Thursday, February 01, 2018

Still Not Decoded...,


Smithsonian | The Voynich Manuscript has baffled cryptographers ever since the early 15th-century document was rediscovered by a Polish book dealer in 1912. The handwritten, 240-page screed, now housed in Yale University’s Beinecke Rare Book & Manuscript Library, is written from left to right in an unknown language. On top of that, the text itself is likely to have been scrambled by an unknown code. Despite numerous attempts to crack the code by some of the world’s best cryptographers, including Alan Turing and the Bletchley Park team, the contents of the enigmatic book have long remained a mystery. But that hasn’t stopped people from trying. The latest to give it a stab? The Artificial Intelligence Lab at the University of Alberta.

Bob Weber at the Canadian Press reports that natural language processing expert Greg Kondrak and grad student Bradley Hauer have attempted to identify the language the manuscript was written in using AI. According to a press release, the team originally believed that the manuscript was written in Arabic. But after feeding it to an AI trained to recognize 380 languages with 97 percent accuracy, its analysis of the letter frequency suggested the text was likely written in Hebrew. 

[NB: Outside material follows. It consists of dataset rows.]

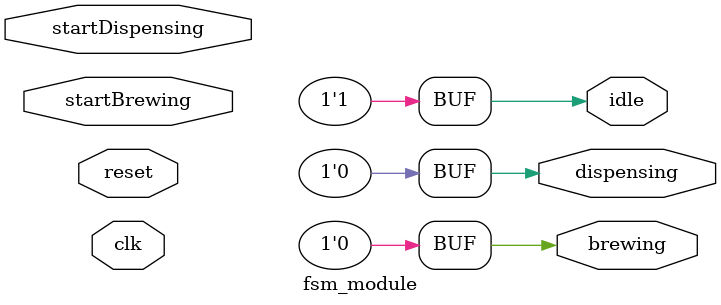
<source format=v>
module fsm_module ( 
  input wire clk,
  input wire reset,
  input wire startBrewing,
  input wire startDispensing,
  output reg idle,
  output reg brewing,
  output reg dispensing
);

  parameter WIDTH = 4;
  parameter IDLE = {WIDTH{1'b0}};
  parameter BREWING = {WIDTH{1'b0}};
  parameter DISPENSING = {WIDTH{1'b0}};
  parameter UNREACHABLE = {WIDTH{1'b0}};

  reg [WIDTH-1:0] current_state;
  reg [WIDTH-1:0] next_state;

  always @(posedge clk or posedge reset) begin
    if (reset) begin
      current_state <= IDLE;
    end else begin
      current_state <= next_state;
    end
  end

  always @(current_state) begin
    case (current_state)
      IDLE:
        begin
          idle       = 1'b1;
          brewing    = 1'b0;
          dispensing = 1'b0;
          next_state  = IDLE;
          if (startBrewing) begin
            next_state = BREWING;
          end
        end
      BREWING:
        begin
          idle       = 1'b0;
          brewing    = 1'b1;
          dispensing = 1'b0;
          next_state  = DISPENSING;
          if (!startBrewing) begin
            next_state = IDLE;
          end
        end
      DISPENSING:
        begin
          idle       = 1'b0;
          brewing    = 1'b0;
          dispensing = 1'b1;
          next_state  = UNREACHABLE;
          if (!startDispensing) begin
            next_state = IDLE;
          end
        end
      UNREACHABLE:
        begin
          idle       = 1'b0;
          brewing    = 1'b0;
          dispensing = 1'b0;
          next_state  = IDLE;
        end
      default:
        begin
          idle       = 1'b1;
          brewing    = 1'b0;
          dispensing = 1'b0;
          next_state  = IDLE;
        end
    endcase
  end
endmodule
</source>
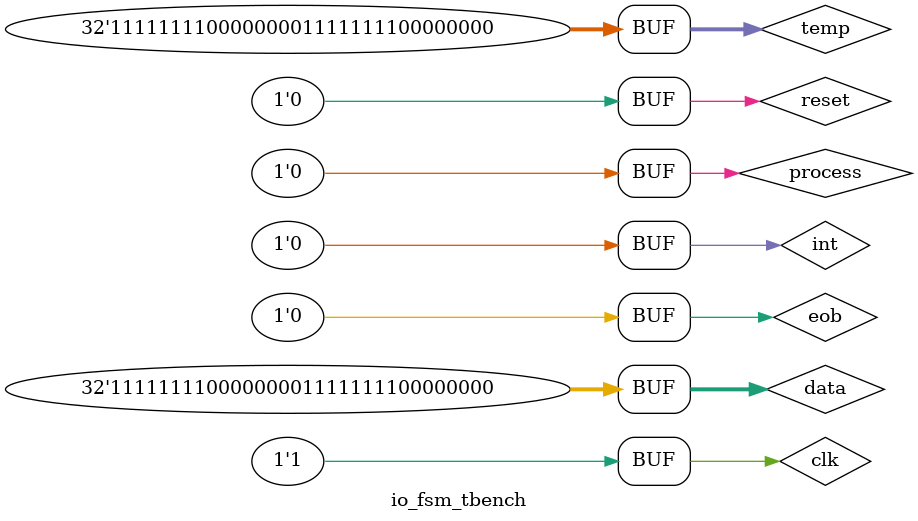
<source format=v>
module io_fsm_tbench();
  reg clk,reset,int,process,eob;
  wire [31:0] data;
  reg [31:0] temp;
  wire [7:0] out1,out2,out3,out4;
  wire next  , ready;
  wire [3:0] start;
  io_fsm d1(clk , reset , int , process , eob , data , out1 , out2 , out3 , out4 , start , ready , next );
  
  assign data = temp;
  
  initial begin
    reset <= 0;
    #100
    reset <= 1;
    #100
    reset <= 0;
    eob <= 0;
    temp <= 32'b00000000111111110000000011111111;
    clk <= 0;
    int <= 1;
    process <= 0 ;
    #100
    eob <= 0;
    clk <= 1;
    int <= 0;
    if(out1 !== 8'b11111111 | out2 !== 8'b00000000 | out3 !== 8'b11111111 | out4 !== 8'b00000000)
      $display("Wrong output data");
   	#100
    clk <= 0;
    #100
    clk <= 1;
    if( start !== 4'b1111)
      $display("decompressor should have started");
    #100
    temp <= 32'b11111111000000001111111100000000;
    clk <= 0;
    #100
    eob <= 1;
    clk <= 1;
    #100
    clk <= 0;
    #100
    eob <= 0;
    clk <= 1;
    #100
    clk <=0;
    #100
    clk <= 1;
    #100
    clk <=0;
    #100
    clk <= 1;
    #100
    if( start !== 4'b1111)
      $display("Start Should be 1111 for second object");
    eob <= 1;
    clk <=0;
    #100
    clk <= 1;
    #100
    eob <= 0;
    clk <=0;
    #100
    clk <= 1;
    #100
    clk <=0;
    #100
    clk <=1;
    #100
    clk <= 0;
    #100
    clk <=1 ;
    #100
    clk <=0 ;
    eob <= 1;
    if( start !== 4'b1101)
      $display("Started wrong decompressors");
    #100
    clk <=1;
    #100
    clk <= 0;
    #100
    eob <= 0;
    clk <=1;
    #100
    clk <=0;
    #100
    clk <= 1;
    #100
    clk <=0;
    #100
    clk <=1 ;
    if( start !== 4'b1001)
      $display("Started wrong decompressors");
  end
endmodule

</source>
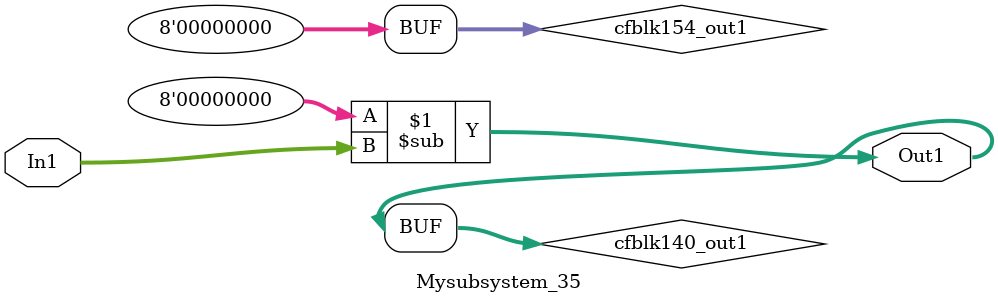
<source format=v>



`timescale 1 ns / 1 ns

module Mysubsystem_35
          (In1,
           Out1);


  input   [7:0] In1;  // uint8
  output  [7:0] Out1;  // uint8


  wire [7:0] cfblk154_out1;  // uint8
  wire [7:0] cfblk140_out1;  // uint8


  assign cfblk154_out1 = 8'b00000000;



  assign cfblk140_out1 = cfblk154_out1 - In1;



  assign Out1 = cfblk140_out1;

endmodule  // Mysubsystem_35


</source>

“That was surprising,” Kondrak says. They then hypothesized that the words were alphagrams, in which the letters are shuffled and vowels are dropped. When they unscrambled the first line of text using that method they found that 80 percent of the words created were found in the Hebrew dictionary. The research appears in the journal Transactions of the Association of Computational Linguistics.

Neither of the researchers are schooled in ancient Hebrew, so George Dvorsky at Gizmodo reports they took their deciphered first line to computer scientist Moshe Koppel, a colleague and native Hebrew speaker. He said it didn’t form a coherent sentence. After the team fixed some funky spelling errors and ran it through Google Translate, they came up with something readable, even if it doesn’t make much sense: “She made recommendations to the priest, man of the house and me and people.”